Fokus utama bukan sekadar mencari saham yang paling turun, tetapi mencari saham yang ikut turun karena terseret sentimen pasar, bukan karena kualitas bisnisnya memburuk.
Menanti Babak November
Setelah rebalancing efektif pada akhir Agustus, perhatian pasar akan beralih ke review MSCI November 2026. Ini menjadi penting karena MSCI masih akan menilai perkembangan reformasi pasar modal Indonesia, terutama terkait transparansi kepemilikan, free float, dan kualitas investability pasar.
Jika progres dinilai cukup baik, pasar bisa mendapat katalis positif. Namun jika MSCI belum puas, risiko tekanan terhadap pasar Indonesia masih bisa berlanjut.

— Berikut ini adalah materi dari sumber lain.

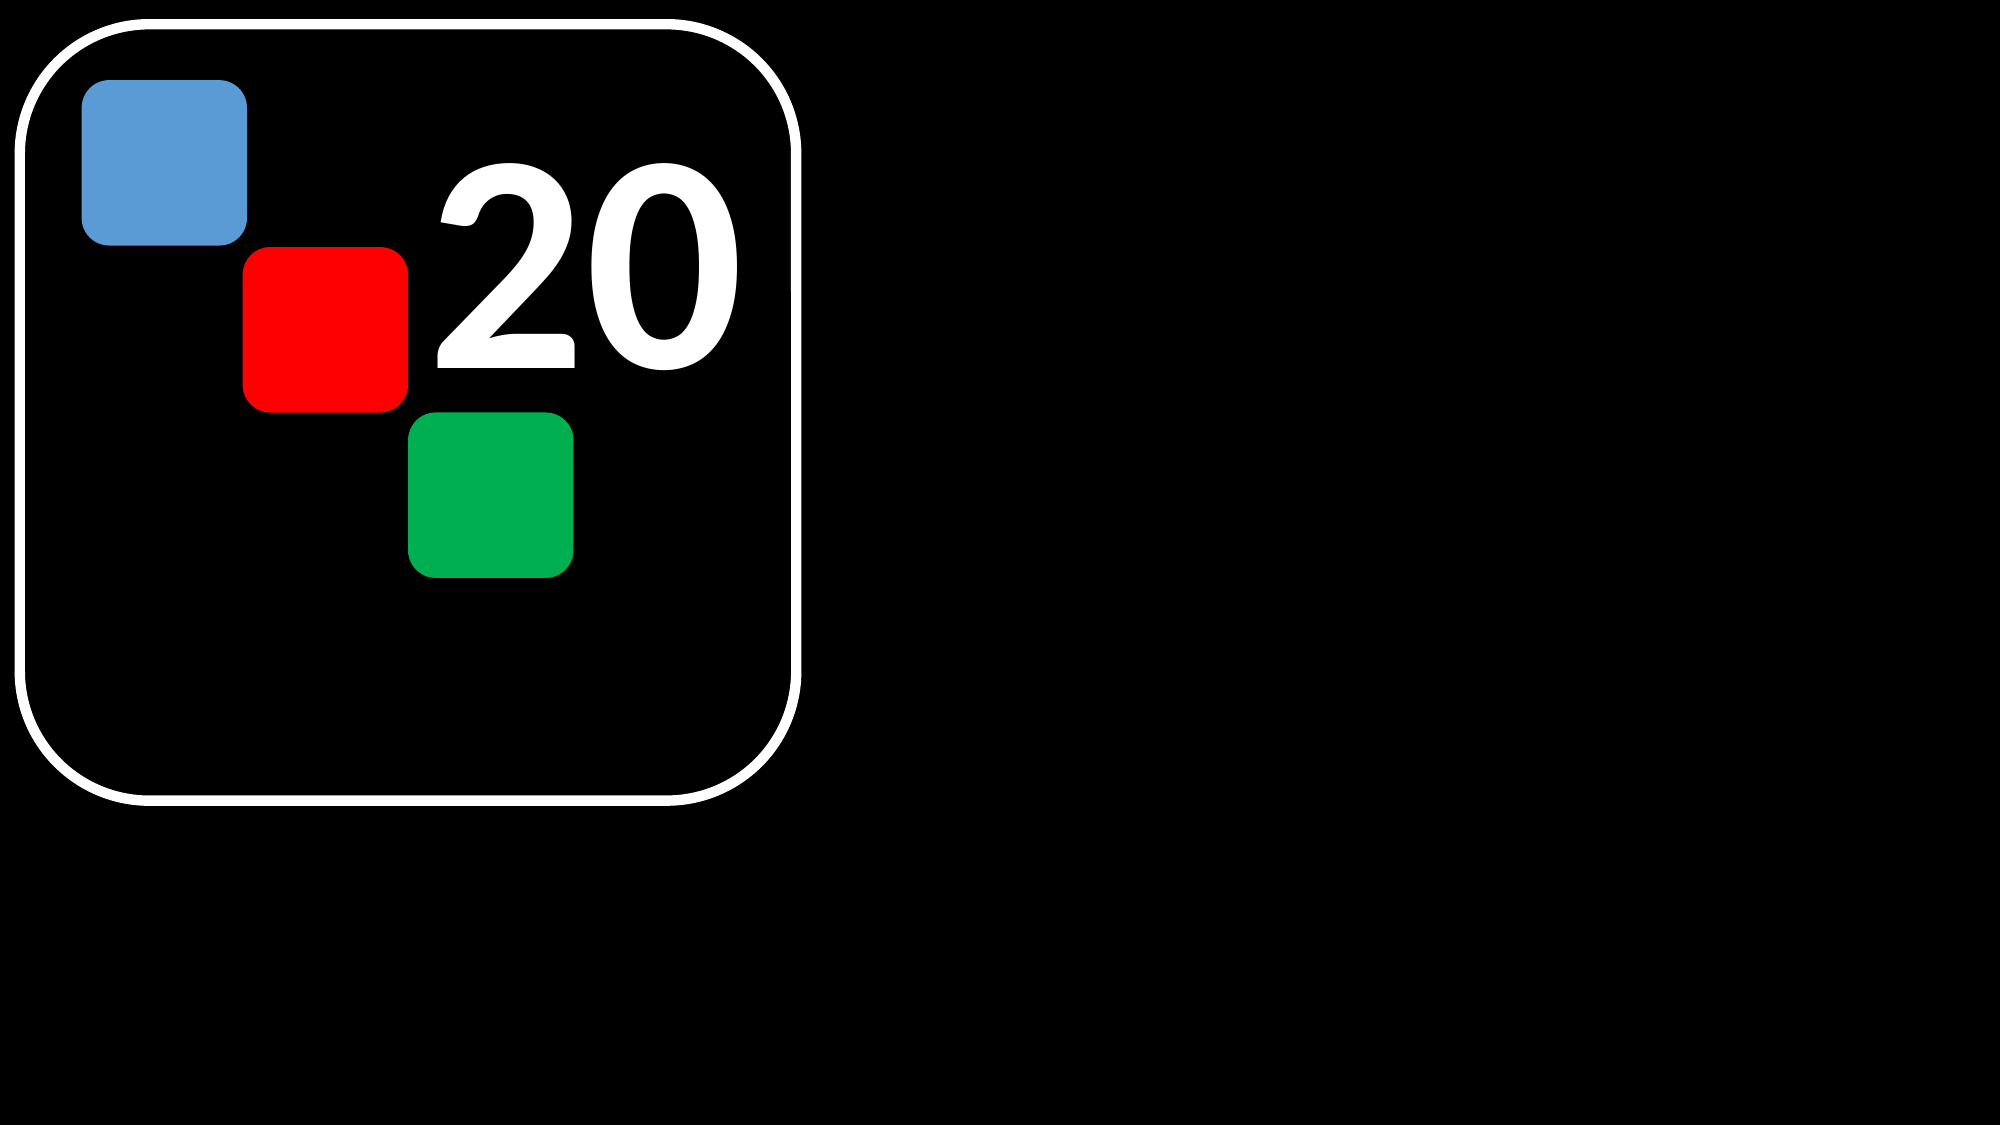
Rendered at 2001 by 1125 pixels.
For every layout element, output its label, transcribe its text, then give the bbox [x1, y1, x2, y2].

Dengan demikian, akhir Agustus bukan hanya soal menghadapi outflow. Periode ini juga bisa menjadi kesempatan untuk membersihkan portofolio, mengurangi saham yang tesisnya sudah lemah, dan mulai membangun posisi di emiten yang lebih berkualitas.
Kuncinya bukan terburu-buru membeli, tetapi siap ketika pasar memberi harga yang lebih menarik dan nampaknya rebalancing kali ini benar-benar bisa menguntungkan investor yang sabar.
-
Sanggahan: Artikel ini adalah produk jurnalistik berupa pandangan CNBC Indonesia Research. Analisis ini tidak bertujuan mengajak pembaca untuk membeli, menahan, atau menjual produk atau sektor investasi terkait. Keputusan sepenuhnya ada pada diri pembaca, sehingga kami tidak bertanggung jawab terhadap segala kerugian maupun keuntungan yang timbul dari keputusan tersebut.